Strategies for Effective Feature Selection
1. Data Exploration
Data exploration enables data scientists to identify outliers in a dataset, helping select only the most relevant features for the ML model.
One example of data exploration is to sort numerical values according to a certain order into a table, histograms, charts, or graphs to identify patterns and discrepancies.
The cross-validation technique helps data scientists to test the performance of an ML model on unseen data. It is an excellent method to use for feature selection to optimize the hyper-parameters that go into training an ML model.
For example, one subset of a complete dataset can be set aside for resampling in cross-validation.
3. Model-Specific Feature Selection
ML models are not general-purpose – they are designed to perform specific functions. Depending on the intended purpose of your ML model, feature selection can be simplified by applying relevance filters and checks to the dataset.
For example, training an inventory prediction ML model in eCommerce requires historical data pertaining to sales and channel traffic above anything else.
4. Interpretability and Transparency
To gauge the transparency of your ML model, it is essential to observe the model’s weights and input features that determine the output. On the other hand, interoperability leverages statistical methods to enhance visibility inside the black box of the ML algorithms.
For example, an ML model used for predicting the likelihood of cancer can be made to display its computations to help doctors understand how it reached that prediction.

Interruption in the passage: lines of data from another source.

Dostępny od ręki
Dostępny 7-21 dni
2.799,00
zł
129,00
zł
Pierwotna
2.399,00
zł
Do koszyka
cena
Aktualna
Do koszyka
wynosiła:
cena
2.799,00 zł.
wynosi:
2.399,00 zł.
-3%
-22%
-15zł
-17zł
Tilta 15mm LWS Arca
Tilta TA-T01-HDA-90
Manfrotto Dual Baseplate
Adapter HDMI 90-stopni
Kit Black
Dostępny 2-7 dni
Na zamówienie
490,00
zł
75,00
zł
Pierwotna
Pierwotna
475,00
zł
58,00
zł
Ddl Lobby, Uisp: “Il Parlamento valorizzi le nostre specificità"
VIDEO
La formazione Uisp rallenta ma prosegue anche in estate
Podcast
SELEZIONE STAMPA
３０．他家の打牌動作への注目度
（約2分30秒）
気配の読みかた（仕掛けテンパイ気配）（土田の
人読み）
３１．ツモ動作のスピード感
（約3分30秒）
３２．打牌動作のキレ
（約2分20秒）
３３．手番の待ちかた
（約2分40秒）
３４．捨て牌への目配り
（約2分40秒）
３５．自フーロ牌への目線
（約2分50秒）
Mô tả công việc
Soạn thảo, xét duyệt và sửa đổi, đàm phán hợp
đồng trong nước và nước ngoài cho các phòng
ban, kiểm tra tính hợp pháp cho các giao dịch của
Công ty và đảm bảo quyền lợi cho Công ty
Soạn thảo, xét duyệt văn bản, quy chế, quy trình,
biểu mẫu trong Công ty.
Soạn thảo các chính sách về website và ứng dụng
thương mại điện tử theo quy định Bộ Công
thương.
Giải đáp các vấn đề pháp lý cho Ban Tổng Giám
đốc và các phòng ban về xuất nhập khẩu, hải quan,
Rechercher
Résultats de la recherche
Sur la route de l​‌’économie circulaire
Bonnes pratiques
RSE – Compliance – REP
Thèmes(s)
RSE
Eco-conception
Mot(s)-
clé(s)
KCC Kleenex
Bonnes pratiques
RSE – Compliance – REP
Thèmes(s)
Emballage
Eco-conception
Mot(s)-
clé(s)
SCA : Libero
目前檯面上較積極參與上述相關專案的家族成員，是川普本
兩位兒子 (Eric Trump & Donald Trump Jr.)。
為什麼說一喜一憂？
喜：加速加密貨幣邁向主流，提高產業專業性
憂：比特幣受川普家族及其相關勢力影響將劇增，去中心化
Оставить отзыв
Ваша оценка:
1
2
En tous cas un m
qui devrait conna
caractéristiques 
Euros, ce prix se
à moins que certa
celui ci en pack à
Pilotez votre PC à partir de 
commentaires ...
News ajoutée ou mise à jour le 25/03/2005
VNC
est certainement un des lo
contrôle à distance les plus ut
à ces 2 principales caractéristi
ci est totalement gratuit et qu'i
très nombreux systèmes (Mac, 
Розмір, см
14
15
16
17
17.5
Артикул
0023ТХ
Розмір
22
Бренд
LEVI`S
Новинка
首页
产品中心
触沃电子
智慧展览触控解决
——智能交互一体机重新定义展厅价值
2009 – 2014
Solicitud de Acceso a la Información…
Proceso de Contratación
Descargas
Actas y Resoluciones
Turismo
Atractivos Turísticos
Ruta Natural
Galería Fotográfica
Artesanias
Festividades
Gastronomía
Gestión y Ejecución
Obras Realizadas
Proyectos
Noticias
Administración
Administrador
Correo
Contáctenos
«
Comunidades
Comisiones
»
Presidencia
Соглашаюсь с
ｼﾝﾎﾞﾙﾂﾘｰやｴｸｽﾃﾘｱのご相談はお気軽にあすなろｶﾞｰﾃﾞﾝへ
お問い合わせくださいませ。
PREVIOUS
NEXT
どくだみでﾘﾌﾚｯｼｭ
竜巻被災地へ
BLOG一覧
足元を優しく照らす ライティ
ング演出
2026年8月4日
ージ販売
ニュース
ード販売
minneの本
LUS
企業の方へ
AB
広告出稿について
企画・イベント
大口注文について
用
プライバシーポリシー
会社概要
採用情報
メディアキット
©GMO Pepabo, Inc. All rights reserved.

Feature selection is a key exercise that determines the accuracy of output and efficiency of computation in ML models. Where irrelevant data works to introduce noise and distractions into predictions, careful feature selection keeps an ML model well-oriented with its purpose and function.
MarkovML provides organizations with a reliable AI foundation on which they can not only select the best features but also build custom models purposed for their task specifications. All that, without writing a single line of code.
Schedule a demo with MarkovML today to understand the full width of the platform and its capabilities.
What is data exploration?
It is the first step of data analysis that involves sorting through the datasets to identify relevant inputs, eliminate noise, and generate visualizations for identifying patterns and trends.
What are the benefits of feature selection?
Feature selection improves the accuracy of the predictions that ML models generate. It also helps reduce the time it takes to generate predictions. Feature selection also helps reduce overfitting in the ML models.